Auch aus der CDU-Fraktion kamen nachdenkliche Töne - so richtig glücklich war niemand mit der nun gefällten Entscheidung, die einzig aus finanziellen Gründen zustande kam. "Das Projekt hätte unserer Stadt und den Kindern gutgetan", sagte Andreas Känner, seines Zeichens auch Schulleiter des Humboldt-Gymnasiums. Doch der Beschluss war unumgänglich, "nun muss aber dennoch Abhilfe geschaffen werden, was die Turnhalle angeht".

Epilepsiezentrum bedauert Entscheidung

Wer das Aus für den Schulcampus ebenfalls bedauert, ist das Epilepsiezentrum Kleinwachau: "Mit dem Aus für den Schulcampus verschwindet eine wirklich gute Idee nun leider in der Schublade", sagt Sandra Stöhr, Geschäftsführerin des Epilepsiezentrums. "Natürlich gab es immer auch Skeptiker des Projektes, denen ein gemeinsamer Schulcampus Ängste bereitet hat."

Das Projekt habe in ihren Augen vor allem viele Vorteile für den Ort Liegau-Augustusbad gebracht, "neben neuen modernen Räumen für die Grundschule auch eine große Turnhalle. Für uns als Epilepsiezentrum stand aber immer das Thema gelebte Inklusion im Vordergrund."

Die bauliche Nähe der beiden Schulen hätte dafür beste Voraussetzungen geboten, damit sich Angebote entwickeln können, die vor allem auf die Vermittlung sozialer Kompetenzen der jungen Schülerinnen und Schüler eingezahlt hätten, findet Sandra Stöhr. "Schließlich ist Schulleben immer auch Teil des Dorflebens, hier hätte sich ein richtiges Lernzentrum entwickeln können, das den Ort Liegau-Augustusbad in seiner Attraktivität gesteigert hätte. Diese Chance ist nun vertan."

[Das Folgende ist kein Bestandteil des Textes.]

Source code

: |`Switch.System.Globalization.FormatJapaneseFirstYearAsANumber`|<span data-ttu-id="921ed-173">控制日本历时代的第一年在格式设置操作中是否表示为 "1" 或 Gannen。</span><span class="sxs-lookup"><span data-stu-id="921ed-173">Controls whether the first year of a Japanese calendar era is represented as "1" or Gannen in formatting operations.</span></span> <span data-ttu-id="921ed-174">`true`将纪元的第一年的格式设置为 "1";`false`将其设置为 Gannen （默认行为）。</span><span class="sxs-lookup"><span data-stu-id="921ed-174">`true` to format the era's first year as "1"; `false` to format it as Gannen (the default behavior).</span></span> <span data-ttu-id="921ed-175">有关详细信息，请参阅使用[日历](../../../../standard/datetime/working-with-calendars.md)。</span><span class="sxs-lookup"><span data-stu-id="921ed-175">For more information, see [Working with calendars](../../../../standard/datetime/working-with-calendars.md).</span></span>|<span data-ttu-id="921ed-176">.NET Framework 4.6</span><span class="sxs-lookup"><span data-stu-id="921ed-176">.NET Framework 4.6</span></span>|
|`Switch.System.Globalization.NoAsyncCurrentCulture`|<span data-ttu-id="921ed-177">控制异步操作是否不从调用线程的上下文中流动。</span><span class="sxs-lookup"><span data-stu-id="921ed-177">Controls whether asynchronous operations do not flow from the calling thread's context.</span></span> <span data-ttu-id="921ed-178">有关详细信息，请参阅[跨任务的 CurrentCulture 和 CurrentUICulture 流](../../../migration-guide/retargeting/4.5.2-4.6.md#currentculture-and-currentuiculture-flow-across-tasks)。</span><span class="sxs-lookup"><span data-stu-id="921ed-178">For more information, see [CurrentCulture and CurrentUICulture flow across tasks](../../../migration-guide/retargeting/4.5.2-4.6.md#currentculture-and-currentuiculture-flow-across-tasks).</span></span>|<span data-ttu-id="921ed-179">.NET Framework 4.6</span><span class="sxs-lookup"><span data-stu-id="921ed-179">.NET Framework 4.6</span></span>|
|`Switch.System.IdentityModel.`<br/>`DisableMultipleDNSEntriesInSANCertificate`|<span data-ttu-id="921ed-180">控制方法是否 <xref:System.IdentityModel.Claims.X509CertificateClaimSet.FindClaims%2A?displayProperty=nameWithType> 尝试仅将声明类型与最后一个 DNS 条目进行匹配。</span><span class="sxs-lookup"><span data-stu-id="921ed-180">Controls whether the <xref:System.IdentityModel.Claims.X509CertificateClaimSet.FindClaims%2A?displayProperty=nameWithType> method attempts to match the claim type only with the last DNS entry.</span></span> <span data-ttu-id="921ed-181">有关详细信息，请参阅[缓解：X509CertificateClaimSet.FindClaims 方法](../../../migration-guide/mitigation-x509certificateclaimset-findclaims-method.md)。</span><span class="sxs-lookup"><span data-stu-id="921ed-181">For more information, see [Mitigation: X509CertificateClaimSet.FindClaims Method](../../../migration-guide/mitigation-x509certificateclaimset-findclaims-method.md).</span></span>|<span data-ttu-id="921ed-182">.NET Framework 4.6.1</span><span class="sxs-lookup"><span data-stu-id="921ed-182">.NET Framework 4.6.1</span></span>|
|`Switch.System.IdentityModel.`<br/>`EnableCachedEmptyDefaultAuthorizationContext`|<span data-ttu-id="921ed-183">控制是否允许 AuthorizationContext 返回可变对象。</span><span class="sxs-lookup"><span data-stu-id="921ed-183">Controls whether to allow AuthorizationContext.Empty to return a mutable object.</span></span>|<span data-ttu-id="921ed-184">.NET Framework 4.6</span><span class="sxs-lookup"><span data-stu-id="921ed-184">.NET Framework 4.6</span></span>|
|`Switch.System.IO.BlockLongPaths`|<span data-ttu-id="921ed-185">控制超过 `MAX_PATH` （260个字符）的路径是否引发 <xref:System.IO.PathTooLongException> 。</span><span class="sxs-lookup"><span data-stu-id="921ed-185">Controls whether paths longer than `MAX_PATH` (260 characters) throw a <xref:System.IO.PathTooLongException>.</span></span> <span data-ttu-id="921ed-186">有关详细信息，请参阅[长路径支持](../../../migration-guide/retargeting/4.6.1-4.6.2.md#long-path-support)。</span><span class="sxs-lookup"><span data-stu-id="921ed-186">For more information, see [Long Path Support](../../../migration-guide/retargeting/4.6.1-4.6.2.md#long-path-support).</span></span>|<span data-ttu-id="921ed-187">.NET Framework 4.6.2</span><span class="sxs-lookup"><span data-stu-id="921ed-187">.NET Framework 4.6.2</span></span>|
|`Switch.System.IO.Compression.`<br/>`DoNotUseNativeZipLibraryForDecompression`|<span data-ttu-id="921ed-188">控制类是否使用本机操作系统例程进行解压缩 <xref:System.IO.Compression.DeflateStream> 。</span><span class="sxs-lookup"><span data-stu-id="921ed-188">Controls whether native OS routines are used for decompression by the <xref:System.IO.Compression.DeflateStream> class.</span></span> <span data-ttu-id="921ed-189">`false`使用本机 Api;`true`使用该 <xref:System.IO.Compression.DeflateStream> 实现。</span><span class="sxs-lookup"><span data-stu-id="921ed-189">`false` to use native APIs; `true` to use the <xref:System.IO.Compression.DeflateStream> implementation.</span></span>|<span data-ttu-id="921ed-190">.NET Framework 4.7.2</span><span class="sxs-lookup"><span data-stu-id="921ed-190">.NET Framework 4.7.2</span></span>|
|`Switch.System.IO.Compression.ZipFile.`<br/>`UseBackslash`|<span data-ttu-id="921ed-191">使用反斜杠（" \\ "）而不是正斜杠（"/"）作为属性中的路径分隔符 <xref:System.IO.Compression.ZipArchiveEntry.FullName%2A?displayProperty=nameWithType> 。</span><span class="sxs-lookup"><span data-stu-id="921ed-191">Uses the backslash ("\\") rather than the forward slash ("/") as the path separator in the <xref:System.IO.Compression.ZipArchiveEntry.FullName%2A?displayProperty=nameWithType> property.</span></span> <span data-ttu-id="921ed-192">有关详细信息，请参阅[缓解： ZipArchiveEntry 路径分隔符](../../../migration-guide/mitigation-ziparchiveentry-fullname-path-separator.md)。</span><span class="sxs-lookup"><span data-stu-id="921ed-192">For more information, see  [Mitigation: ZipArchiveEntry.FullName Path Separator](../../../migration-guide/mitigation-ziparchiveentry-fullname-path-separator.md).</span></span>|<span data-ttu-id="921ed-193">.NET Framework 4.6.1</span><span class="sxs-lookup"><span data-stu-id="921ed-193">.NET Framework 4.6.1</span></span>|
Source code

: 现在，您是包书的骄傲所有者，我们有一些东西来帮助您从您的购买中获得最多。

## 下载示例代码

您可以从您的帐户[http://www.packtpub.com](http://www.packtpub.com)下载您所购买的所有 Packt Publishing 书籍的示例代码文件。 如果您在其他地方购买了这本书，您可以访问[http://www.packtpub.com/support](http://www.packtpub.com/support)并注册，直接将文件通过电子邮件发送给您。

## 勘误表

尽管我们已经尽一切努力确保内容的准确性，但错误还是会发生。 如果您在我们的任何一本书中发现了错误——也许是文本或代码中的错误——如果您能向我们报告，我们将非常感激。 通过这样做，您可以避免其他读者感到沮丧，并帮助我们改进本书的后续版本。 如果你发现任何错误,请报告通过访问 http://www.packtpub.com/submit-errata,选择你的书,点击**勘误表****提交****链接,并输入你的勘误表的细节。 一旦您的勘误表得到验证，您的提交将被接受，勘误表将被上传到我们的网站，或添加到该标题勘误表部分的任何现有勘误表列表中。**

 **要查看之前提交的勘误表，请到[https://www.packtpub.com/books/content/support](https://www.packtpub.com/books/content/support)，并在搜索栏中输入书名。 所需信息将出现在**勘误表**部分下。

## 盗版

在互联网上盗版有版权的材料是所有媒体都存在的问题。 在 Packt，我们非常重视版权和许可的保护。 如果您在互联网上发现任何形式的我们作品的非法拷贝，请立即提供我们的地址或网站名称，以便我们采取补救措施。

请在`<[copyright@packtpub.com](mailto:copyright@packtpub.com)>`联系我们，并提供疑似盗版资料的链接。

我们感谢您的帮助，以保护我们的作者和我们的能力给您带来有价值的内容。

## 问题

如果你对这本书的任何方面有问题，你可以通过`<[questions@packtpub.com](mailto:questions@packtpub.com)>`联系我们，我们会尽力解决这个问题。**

Zugleich habe sie aber auch Verständnis für die Begründung, "schließlich hadern wir alle mit steigenden Baukosten". Vielleicht ergäben sich in Zukunft ganz andere Fördermöglichkeiten, die die gesellschaftlichen Chancen solch eines Projektes möglich machen könnten. "Dann wäre es toll, wenn die Stadt Radeberg die Pläne wieder aus der Schublade holen würde."